#### [Document excerpt]
::::

So we’re downsizing.
“Our house is over-taxed and under-used,” I said to Mr. Wonderful.
“But I love it here,” he said.
“We have to hire people now to do everything we used to enjoy doing,” I explained.
“But moving is so stressful,” he groaned.
“We’ve got an attic full of stuff that the kids won’t want,” I added.
“Sure they will!,” he exclaimed.
Discussion ended. We made a list and we set to task.
We hired a painter to “touch up” a few spots in the living room. “You might be better off painting the whole room,” he said, pointing to ceiling drywall seams that had loosened, windowsills that looked like “before” photos at the local nail salon, and chipped paint on the wall behind where Old Tannenbaum stood, wired to the window frame, so it stayed upright for the entire yuletide season.
“It probably makes sense to pave the driveway,” Mr. W. said. For the past 20 years we’ve had a gravel driveway. Every Winter, most of that gravel got snowplowed into the flowerbeds, requiring a new load every Spring. In the Summer, the sharp gravel stones lacerated your feet if you walked barefoot to get the mail. “We’ve never like the gravel anyway,” I said.

::::

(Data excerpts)
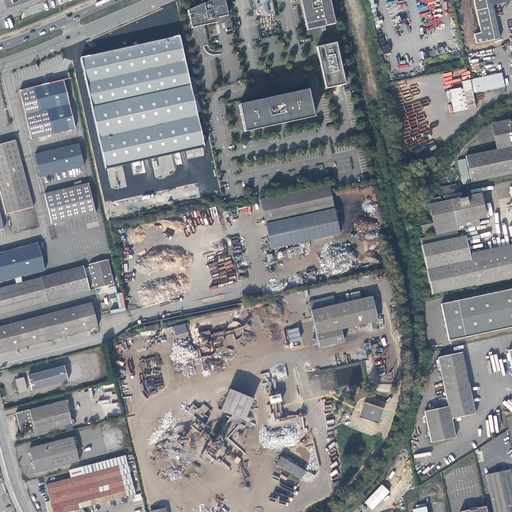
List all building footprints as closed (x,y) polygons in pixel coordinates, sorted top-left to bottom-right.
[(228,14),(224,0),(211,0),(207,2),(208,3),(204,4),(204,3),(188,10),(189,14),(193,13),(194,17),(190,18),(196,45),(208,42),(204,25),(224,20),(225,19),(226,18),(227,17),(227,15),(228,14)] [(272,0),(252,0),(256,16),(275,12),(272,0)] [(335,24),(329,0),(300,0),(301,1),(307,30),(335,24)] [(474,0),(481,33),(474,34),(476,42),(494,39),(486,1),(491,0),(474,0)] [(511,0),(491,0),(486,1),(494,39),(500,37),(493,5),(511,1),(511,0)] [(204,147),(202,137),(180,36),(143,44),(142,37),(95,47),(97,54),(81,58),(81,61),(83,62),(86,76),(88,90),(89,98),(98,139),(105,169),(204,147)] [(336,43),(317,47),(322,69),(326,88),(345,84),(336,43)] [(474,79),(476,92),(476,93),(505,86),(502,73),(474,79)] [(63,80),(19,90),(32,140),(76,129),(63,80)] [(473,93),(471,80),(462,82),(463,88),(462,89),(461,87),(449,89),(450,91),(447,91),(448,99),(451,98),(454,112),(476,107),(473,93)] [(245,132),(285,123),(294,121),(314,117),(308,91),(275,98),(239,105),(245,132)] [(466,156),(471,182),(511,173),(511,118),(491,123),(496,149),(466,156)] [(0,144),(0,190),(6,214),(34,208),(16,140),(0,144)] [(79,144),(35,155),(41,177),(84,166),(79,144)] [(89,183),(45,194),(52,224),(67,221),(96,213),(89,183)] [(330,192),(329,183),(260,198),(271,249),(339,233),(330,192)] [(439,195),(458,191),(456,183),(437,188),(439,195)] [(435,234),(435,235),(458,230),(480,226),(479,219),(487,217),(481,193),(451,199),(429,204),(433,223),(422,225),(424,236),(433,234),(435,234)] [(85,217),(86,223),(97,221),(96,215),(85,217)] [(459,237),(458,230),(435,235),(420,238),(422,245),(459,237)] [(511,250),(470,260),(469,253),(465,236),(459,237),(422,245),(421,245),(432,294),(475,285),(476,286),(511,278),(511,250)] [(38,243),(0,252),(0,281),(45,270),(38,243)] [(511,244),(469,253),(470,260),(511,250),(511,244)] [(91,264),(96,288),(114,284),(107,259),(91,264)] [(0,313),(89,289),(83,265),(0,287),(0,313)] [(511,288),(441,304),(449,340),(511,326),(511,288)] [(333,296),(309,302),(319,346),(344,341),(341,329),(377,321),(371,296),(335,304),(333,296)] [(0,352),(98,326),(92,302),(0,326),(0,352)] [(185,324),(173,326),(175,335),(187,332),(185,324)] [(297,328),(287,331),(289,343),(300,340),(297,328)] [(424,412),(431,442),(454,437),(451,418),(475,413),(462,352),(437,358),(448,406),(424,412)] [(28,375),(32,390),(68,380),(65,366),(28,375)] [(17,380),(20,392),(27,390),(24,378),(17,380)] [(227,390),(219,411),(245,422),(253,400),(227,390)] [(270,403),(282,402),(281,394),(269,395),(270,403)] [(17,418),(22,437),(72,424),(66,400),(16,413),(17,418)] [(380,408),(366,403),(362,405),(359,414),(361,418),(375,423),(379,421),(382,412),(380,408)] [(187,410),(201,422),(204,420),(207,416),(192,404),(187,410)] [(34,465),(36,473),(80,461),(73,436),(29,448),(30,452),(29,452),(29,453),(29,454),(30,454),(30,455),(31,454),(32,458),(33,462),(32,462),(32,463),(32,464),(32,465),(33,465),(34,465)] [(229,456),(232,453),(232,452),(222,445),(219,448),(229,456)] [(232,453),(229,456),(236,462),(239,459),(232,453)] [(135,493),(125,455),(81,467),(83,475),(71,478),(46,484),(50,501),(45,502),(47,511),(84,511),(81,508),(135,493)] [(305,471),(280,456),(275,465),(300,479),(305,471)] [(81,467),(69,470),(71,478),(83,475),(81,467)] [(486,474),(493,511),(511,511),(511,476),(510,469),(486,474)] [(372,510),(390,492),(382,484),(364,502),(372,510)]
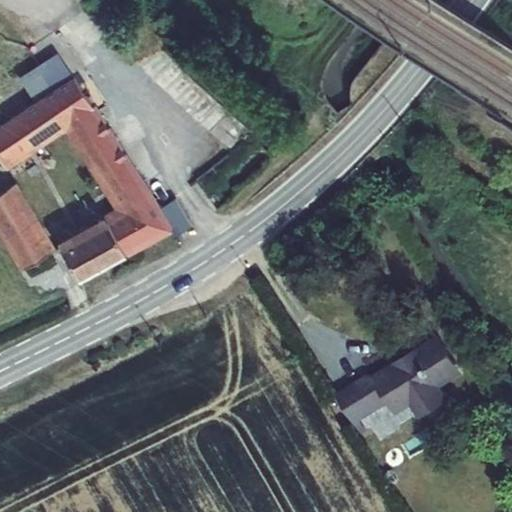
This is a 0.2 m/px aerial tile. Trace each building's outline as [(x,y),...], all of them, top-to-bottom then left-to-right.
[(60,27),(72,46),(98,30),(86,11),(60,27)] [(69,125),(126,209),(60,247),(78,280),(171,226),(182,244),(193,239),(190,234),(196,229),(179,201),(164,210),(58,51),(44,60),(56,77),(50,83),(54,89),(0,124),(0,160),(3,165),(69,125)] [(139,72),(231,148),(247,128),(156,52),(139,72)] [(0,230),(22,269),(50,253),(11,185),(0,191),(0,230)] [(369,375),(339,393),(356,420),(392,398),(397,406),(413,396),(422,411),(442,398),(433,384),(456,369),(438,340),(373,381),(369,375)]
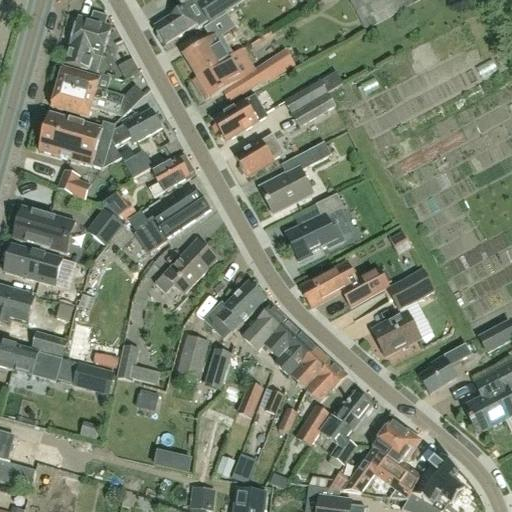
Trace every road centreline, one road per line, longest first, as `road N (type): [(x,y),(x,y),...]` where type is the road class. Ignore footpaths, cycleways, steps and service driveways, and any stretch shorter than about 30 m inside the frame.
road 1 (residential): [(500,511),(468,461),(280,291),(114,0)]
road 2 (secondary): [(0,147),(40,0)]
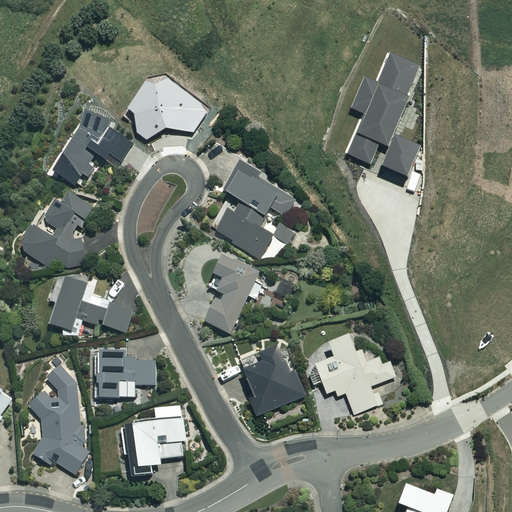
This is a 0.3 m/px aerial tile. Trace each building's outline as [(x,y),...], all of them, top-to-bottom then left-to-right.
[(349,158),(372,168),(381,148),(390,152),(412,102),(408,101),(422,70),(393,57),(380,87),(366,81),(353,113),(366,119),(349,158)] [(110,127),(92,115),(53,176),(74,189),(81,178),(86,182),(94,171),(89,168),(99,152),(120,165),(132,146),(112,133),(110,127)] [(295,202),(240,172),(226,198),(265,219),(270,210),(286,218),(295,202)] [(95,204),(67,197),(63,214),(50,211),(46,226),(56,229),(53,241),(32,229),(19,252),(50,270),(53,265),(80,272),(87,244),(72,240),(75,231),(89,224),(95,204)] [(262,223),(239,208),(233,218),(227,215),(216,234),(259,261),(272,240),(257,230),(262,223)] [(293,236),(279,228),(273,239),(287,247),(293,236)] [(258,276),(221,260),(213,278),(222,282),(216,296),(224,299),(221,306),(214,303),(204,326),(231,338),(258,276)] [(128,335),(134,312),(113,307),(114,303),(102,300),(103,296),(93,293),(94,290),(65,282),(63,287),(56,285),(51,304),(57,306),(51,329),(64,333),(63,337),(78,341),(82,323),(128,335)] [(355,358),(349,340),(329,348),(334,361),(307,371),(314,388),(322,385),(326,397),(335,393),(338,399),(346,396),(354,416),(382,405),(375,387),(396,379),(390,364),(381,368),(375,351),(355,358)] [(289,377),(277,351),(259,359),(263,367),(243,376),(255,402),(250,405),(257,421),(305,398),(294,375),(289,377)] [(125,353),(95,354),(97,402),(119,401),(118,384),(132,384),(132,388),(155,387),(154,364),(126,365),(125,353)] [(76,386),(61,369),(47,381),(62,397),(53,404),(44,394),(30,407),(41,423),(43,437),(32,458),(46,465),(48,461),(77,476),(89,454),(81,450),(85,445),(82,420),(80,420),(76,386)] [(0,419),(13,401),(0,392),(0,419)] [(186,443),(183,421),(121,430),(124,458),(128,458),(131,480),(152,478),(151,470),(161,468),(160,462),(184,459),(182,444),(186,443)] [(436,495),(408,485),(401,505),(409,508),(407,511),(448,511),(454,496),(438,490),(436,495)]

::::

#### [Challenge 1]
Summarize the passage about downsizing in two sentences.
#### [Challenge 2]
Write the next few paragraphs of the passage about downsizing, picking up after its final sentence.

#### [Result 1]
The narrator argues that the house is over-taxed and under-used, and Mr. Wonderful objects that he loves it there, that moving is stressful, and that the kids will want the things in the attic. The discussion ends with a list, and the work begins: a painter recommends repainting the whole living room, and they decide to pave the gravel driveway they never liked.

#### [Result 2]
“There’s that creaky board on the front porch — right at the top of the steps,” I said. “Let’s have Fez fix that.” Our handyman Fez, who can do everything, replaced several boards. Then we realized he should probably repaint the entire porch floor. “It’ll look better,” I said to Mr. W.
Since he was here at the house anyway, I asked Fez to fix the faucet in the guest room bath that’s been leaking for a year. We noticed that the insulation in the attic needed shoring up, the wire gate to my Victory Garden was disintegrating, and the window box on the tool shed needed to be replaced. “All done!” Fez announced recently.
Two years ago a chipmunk gnawed his way through a screen on the porch, then spent a full day and night romping around our first floor until we finally caught the little bastard and relocated him to a neighbor’s yard. My “temporary” fix of the hole had been a 2’x2’ piece of plywood that I wedged against the screen and which was about as effective as the Maginot Line. “Uh, Fez, can you mend that screen?”
Our to-do list grew. “The cabinets in the laundry room need new magnets to stay closed,” I said. “That shade in the upstairs bedroom has been broken for five years. Fez, can you handle that?”
Everything was starting to look ship-shape! But the list kept growing.
One of the Halogen overhead floodlights in the basement burned out nine months ago and needed replacement. The shower curtains in every bath desperately called for new liners. The latch on the door to the deck wouldn’t lock. “All done,” Fez said.
“We can’t forget the window washers,” I said. “You think we really need them?” Mr. W. asked. “It’s been two or three years,” I said.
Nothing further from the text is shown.